▶

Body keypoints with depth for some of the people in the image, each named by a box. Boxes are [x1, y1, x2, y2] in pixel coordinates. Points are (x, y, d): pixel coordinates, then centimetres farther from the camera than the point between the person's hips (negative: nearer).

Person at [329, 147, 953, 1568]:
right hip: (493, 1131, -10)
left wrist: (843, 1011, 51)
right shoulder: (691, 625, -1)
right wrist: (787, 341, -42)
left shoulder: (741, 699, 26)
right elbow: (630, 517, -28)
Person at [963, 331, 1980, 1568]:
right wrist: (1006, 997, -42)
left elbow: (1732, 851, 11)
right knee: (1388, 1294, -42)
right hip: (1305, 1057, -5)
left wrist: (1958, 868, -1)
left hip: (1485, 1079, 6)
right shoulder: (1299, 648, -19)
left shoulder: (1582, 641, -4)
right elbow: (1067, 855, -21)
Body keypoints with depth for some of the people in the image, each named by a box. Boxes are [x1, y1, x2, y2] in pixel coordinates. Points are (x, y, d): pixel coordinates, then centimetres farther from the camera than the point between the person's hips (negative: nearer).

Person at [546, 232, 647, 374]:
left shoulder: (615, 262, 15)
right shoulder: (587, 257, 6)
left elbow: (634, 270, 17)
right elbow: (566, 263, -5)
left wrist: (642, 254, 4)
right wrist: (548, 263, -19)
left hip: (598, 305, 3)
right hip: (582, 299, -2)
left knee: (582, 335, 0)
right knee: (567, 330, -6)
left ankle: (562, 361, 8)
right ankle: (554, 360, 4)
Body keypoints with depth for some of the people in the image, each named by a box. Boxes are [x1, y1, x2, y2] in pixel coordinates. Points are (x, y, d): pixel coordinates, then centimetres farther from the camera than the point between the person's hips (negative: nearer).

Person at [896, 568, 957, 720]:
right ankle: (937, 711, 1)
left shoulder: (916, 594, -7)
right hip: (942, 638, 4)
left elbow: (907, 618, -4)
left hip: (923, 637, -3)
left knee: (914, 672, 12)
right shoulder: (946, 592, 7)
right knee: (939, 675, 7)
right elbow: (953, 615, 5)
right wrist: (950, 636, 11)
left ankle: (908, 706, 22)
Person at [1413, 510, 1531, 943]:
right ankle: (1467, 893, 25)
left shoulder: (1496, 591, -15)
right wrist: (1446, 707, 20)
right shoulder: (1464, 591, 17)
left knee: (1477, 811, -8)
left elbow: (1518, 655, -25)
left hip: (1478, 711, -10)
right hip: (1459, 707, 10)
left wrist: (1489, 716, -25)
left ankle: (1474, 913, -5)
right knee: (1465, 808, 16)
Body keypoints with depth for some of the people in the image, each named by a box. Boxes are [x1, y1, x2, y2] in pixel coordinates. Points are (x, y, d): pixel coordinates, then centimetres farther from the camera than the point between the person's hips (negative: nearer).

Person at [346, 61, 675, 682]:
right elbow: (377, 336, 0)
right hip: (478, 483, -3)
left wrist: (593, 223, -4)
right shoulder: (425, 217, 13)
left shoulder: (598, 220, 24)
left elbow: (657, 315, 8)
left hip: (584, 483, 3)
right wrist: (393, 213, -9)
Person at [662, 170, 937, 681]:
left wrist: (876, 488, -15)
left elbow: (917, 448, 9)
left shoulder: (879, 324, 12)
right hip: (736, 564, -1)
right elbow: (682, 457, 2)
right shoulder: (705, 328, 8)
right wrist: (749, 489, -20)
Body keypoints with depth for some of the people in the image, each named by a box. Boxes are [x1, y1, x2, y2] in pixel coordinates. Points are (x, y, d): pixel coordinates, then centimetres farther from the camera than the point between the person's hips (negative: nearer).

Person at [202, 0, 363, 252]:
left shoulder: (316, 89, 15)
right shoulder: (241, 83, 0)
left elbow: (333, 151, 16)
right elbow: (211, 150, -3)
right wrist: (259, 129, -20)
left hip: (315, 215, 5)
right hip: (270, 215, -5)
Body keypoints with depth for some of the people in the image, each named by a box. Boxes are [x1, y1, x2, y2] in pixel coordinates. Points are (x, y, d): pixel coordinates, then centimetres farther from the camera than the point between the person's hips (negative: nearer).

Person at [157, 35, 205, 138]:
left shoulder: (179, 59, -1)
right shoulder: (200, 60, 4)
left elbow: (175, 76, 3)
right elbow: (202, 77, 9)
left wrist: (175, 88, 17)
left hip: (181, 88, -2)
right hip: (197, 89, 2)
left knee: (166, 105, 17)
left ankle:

◀

◆ **WORK TO BE COMPLETED**:
Write out every line of the records above again, keeping each character unchanged.

◆ **SOLUTION TO THE EXERCISE**:
Body keypoints with depth for some of the people in the image, each named by a box. Boxes are [x1, y1, x2, y2] in pixel coordinates. Points are (x, y, d): pixel coordinates, then centimetres farther from the camera than the point between the person's hips (negative: nearer).

Person at [329, 147, 953, 1568]:
right hip: (493, 1131, -10)
left wrist: (843, 1011, 51)
right shoulder: (691, 625, -1)
right wrist: (787, 341, -42)
left shoulder: (741, 699, 26)
right elbow: (630, 517, -28)
Person at [963, 331, 1980, 1568]:
right wrist: (1006, 997, -42)
left elbow: (1732, 851, 11)
right knee: (1388, 1294, -42)
right hip: (1305, 1057, -5)
left wrist: (1958, 868, -1)
left hip: (1485, 1079, 6)
right shoulder: (1299, 648, -19)
left shoulder: (1582, 641, -4)
right elbow: (1067, 855, -21)
Body keypoints with depth for some of the people in the image, each named by a box. Boxes are [x1, y1, x2, y2] in pixel coordinates. Points are (x, y, d): pixel coordinates, then centimetres farther from the camera than the point between the person's hips (negative: nearer).

Person at [546, 232, 647, 374]:
left shoulder: (615, 262, 15)
right shoulder: (587, 257, 6)
left elbow: (634, 270, 17)
right elbow: (566, 263, -5)
left wrist: (642, 254, 4)
right wrist: (548, 263, -19)
left hip: (598, 305, 3)
right hip: (582, 299, -2)
left knee: (582, 335, 0)
right knee: (567, 330, -6)
left ankle: (562, 361, 8)
right ankle: (554, 360, 4)
Body keypoints with depth for some of the people in the image, each named by a box. Boxes are [x1, y1, x2, y2] in pixel coordinates. Points are (x, y, d): pixel coordinates, then centimetres farther from the camera than the point between the person's hips (negative: nearer).

Person at [896, 568, 957, 720]:
right ankle: (937, 711, 1)
left shoulder: (916, 594, -7)
right hip: (942, 638, 4)
left elbow: (907, 618, -4)
left hip: (923, 637, -3)
left knee: (914, 672, 12)
right shoulder: (946, 592, 7)
right knee: (939, 675, 7)
right elbow: (953, 615, 5)
right wrist: (950, 636, 11)
left ankle: (908, 706, 22)
Person at [1413, 510, 1531, 943]:
right ankle: (1467, 893, 25)
left shoulder: (1496, 591, -15)
right wrist: (1446, 707, 20)
right shoulder: (1464, 591, 17)
left knee: (1477, 811, -8)
left elbow: (1518, 655, -25)
left hip: (1478, 711, -10)
right hip: (1459, 707, 10)
left wrist: (1489, 716, -25)
left ankle: (1474, 913, -5)
right knee: (1465, 808, 16)
Body keypoints with depth for some of the people in the image, each named by a box. Boxes are [x1, y1, x2, y2] in pixel coordinates. Points are (x, y, d): pixel coordinates, then centimetres farther from the camera than the point between the person's hips (negative: nearer).

Person at [346, 61, 675, 682]:
right elbow: (377, 336, 0)
right hip: (478, 483, -3)
left wrist: (593, 223, -4)
right shoulder: (425, 217, 13)
left shoulder: (598, 220, 24)
left elbow: (657, 315, 8)
left hip: (584, 483, 3)
right wrist: (393, 213, -9)
Person at [662, 170, 937, 681]:
left wrist: (876, 488, -15)
left elbow: (917, 448, 9)
left shoulder: (879, 324, 12)
right hip: (736, 564, -1)
right elbow: (682, 457, 2)
right shoulder: (705, 328, 8)
right wrist: (749, 489, -20)
Body keypoints with depth for some of the people in the image, each named by a box. Boxes are [x1, y1, x2, y2] in pixel coordinates. Points are (x, y, d): pixel coordinates, then centimetres farther from the camera than the point between the person's hips (negative: nearer).

Person at [202, 0, 363, 252]:
left shoulder: (316, 89, 15)
right shoulder: (241, 83, 0)
left elbow: (333, 151, 16)
right elbow: (211, 150, -3)
right wrist: (259, 129, -20)
left hip: (315, 215, 5)
right hip: (270, 215, -5)
Body keypoints with depth for some of the people in the image, each named by a box. Boxes are [x1, y1, x2, y2] in pixel coordinates. Points are (x, y, d): pixel coordinates, then centimetres farther from the camera than the point between the person's hips (negative: nearer).

Person at [157, 35, 205, 138]:
left shoulder: (179, 59, -1)
right shoulder: (200, 60, 4)
left elbow: (175, 76, 3)
right elbow: (202, 77, 9)
left wrist: (175, 88, 17)
left hip: (181, 88, -2)
right hip: (197, 89, 2)
left knee: (166, 105, 17)
left ankle:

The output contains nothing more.